阿彌陀三尊像[國寶] 淨土堂の本尊で、三像とも立像で中尊の高さは十七尺餘に達して居る。木造漆箔にして佛師湛慶の作と傳へ、鐮倉時代の作で建立當初のものである。

阿彌陀立像[國寶] 淨土堂須彌壇の後方に安置されて居る。木造漆箔、高さ約六尺五寸、左右の手に來迎印を結んで立つて居る。相好圓滿、豐麗にして六十一年目每に執行される來迎會の本尊と傳へて居る。

開山堂、本堂の傍にあり、三閒三面寶形造、江戶時代の建築で、重源上人坐像[國寶]を安置して居る。
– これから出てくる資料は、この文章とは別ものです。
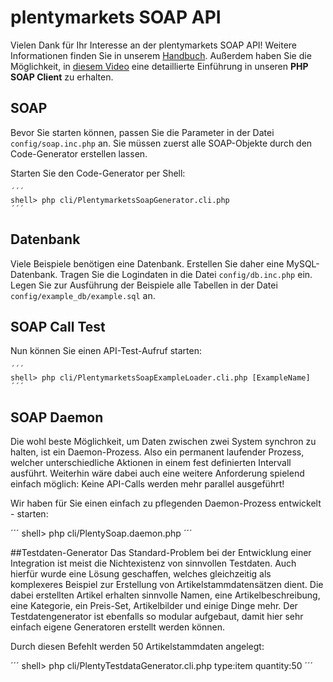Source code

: # plentymarkets SOAP API
Vielen Dank für Ihr Interesse an der plentymarkets SOAP API!
Weitere Informationen finden Sie in unserem [Handbuch](http://man.plentymarkets.eu/soap-api/).
Außerdem haben Sie die Möglichkeit, in [diesem Video](https://vimeo.com/58852181) eine detaillierte Einführung in unseren **PHP SOAP Client** zu erhalten.

## SOAP
Bevor Sie starten können, passen Sie die Parameter in der Datei `config/soap.inc.php` an.
Sie müssen zuerst alle SOAP-Objekte durch den Code-Generator erstellen lassen.

Starten Sie den Code-Generator per Shell:

    ´´´
    shell> php cli/PlentymarketsSoapGenerator.cli.php
    ´´´
 
## Datenbank
Viele Beispiele benötigen eine Datenbank. Erstellen Sie daher eine MySQL-Datenbank.
Tragen Sie die Logindaten in die Datei `config/db.inc.php` ein.
Legen Sie zur Ausführung der Beispiele alle Tabellen in der Datei `config/example_db/example.sql` an.

## SOAP Call Test
Nun können Sie einen API-Test-Aufruf starten:

    ´´´
    shell> php cli/PlentymarketsSoapExampleLoader.cli.php [ExampleName]
    ´´´
    
## SOAP Daemon
Die wohl beste Möglichkeit, um Daten zwischen zwei System synchron zu halten, ist ein Daemon-Prozess. Also ein permanent laufender Prozess, welcher unterschiedliche Aktionen in einem fest definierten Intervall ausführt.
Weiterhin wäre dabei auch eine weitere Anforderung spielend einfach möglich: Keine API-Calls werden mehr parallel ausgeführt!

Wir haben für Sie einen einfach zu pflegenden Daemon-Prozess entwickelt - starten:

´´´
    shell> php cli/PlentySoap.daemon.php
´´´

##Testdaten-Generator
Das Standard-Problem bei der Entwicklung einer Integration ist meist die Nichtexistenz von sinnvollen Testdaten. 
Auch hierfür wurde eine Lösung geschaffen, welches gleichzeitig als komplexeres Beispiel zur Erstellung von 
Artikelstammdatensätzen dient. Die dabei erstellten Artikel erhalten sinnvolle Namen, eine Artikelbeschreibung, 
eine Kategorie, ein Preis-Set, Artikelbilder und einige Dinge mehr. Der Testdatengenerator ist ebenfalls so modular
aufgebaut, damit hier sehr einfach eigene Generatoren erstellt werden können.

Durch diesen Befehlt werden 50 Artikelstammdaten angelegt:

´´´
    shell> php cli/PlentyTestdataGenerator.cli.php type:item quantity:50 
´´´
木造高さ約二尺七寸、背面に「天福二年歲次甲午二月十四勸進智阿彌陀佛爲後生菩提泰營之自南都入口云々」また膝裏には「御影堂造立次第建長六年歲次甲寅三月十七日棟上也建久八年歲次丙辰四月廿九日」の貴重な墨書銘がある。

  • 寶物
  • 眞言八祖像[國寶] 八幅 絹本著色、八祖像の古體を傳へた鐮倉時代の優れた作である。
  • 佛涅槃圖[國寶] 一幅 絹本著色、室町時代の優秀な作である。
  • 五輪塔[國寶] 一基 銅製、地輪を支ふる脚付の臺には四方に四天王の像が陰刻されて居る。